Rewrite the entries from the first line through the line containing "locality: Braidentown", substituting "collected by" for "collectors" and leaving everything else unchanged.
━━━━━━
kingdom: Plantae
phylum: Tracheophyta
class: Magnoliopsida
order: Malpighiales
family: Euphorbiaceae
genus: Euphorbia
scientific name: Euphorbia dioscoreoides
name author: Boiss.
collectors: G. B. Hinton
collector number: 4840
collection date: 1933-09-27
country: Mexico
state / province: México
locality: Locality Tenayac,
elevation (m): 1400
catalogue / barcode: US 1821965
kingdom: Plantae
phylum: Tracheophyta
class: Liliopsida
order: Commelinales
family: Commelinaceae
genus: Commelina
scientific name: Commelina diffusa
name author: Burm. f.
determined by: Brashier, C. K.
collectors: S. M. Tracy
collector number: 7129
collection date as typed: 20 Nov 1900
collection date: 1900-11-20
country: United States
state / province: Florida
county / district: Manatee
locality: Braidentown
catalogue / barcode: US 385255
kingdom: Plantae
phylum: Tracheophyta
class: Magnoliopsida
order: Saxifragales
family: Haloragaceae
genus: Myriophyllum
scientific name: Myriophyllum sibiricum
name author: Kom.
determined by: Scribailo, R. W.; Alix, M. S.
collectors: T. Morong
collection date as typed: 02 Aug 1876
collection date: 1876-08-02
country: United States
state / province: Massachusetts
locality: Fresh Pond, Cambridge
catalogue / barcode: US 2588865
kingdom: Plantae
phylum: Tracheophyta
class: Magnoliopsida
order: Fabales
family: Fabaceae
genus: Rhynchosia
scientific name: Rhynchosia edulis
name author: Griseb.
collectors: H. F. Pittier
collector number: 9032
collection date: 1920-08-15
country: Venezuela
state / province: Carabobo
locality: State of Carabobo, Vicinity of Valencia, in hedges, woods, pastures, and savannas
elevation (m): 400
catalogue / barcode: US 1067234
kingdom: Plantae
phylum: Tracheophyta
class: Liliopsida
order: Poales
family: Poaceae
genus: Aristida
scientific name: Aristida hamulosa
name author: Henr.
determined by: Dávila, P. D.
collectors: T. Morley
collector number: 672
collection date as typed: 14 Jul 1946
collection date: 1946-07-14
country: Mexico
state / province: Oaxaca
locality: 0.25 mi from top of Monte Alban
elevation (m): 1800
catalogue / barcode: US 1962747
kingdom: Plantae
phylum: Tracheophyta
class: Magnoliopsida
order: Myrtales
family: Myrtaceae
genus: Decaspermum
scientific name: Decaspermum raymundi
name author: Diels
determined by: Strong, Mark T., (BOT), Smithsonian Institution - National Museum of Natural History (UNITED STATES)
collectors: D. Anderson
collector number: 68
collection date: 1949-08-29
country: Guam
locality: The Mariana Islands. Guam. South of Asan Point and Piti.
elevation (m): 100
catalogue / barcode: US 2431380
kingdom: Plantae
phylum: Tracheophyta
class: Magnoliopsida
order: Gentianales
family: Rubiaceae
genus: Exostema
━━━━━━
Final result:
kingdom: Plantae
phylum: Tracheophyta
class: Magnoliopsida
order: Malpighiales
family: Euphorbiaceae
genus: Euphorbia
scientific name: Euphorbia dioscoreoides
name author: Boiss.
collected by: G. B. Hinton
collector number: 4840
collection date: 1933-09-27
country: Mexico
state / province: México
locality: Locality Tenayac,
elevation (m): 1400
catalogue / barcode: US 1821965
kingdom: Plantae
phylum: Tracheophyta
class: Liliopsida
order: Commelinales
family: Commelinaceae
genus: Commelina
scientific name: Commelina diffusa
name author: Burm. f.
determined by: Brashier, C. K.
collected by: S. M. Tracy
collector number: 7129
collection date as typed: 20 Nov 1900
collection date: 1900-11-20
country: United States
state / province: Florida
county / district: Manatee
locality: Braidentown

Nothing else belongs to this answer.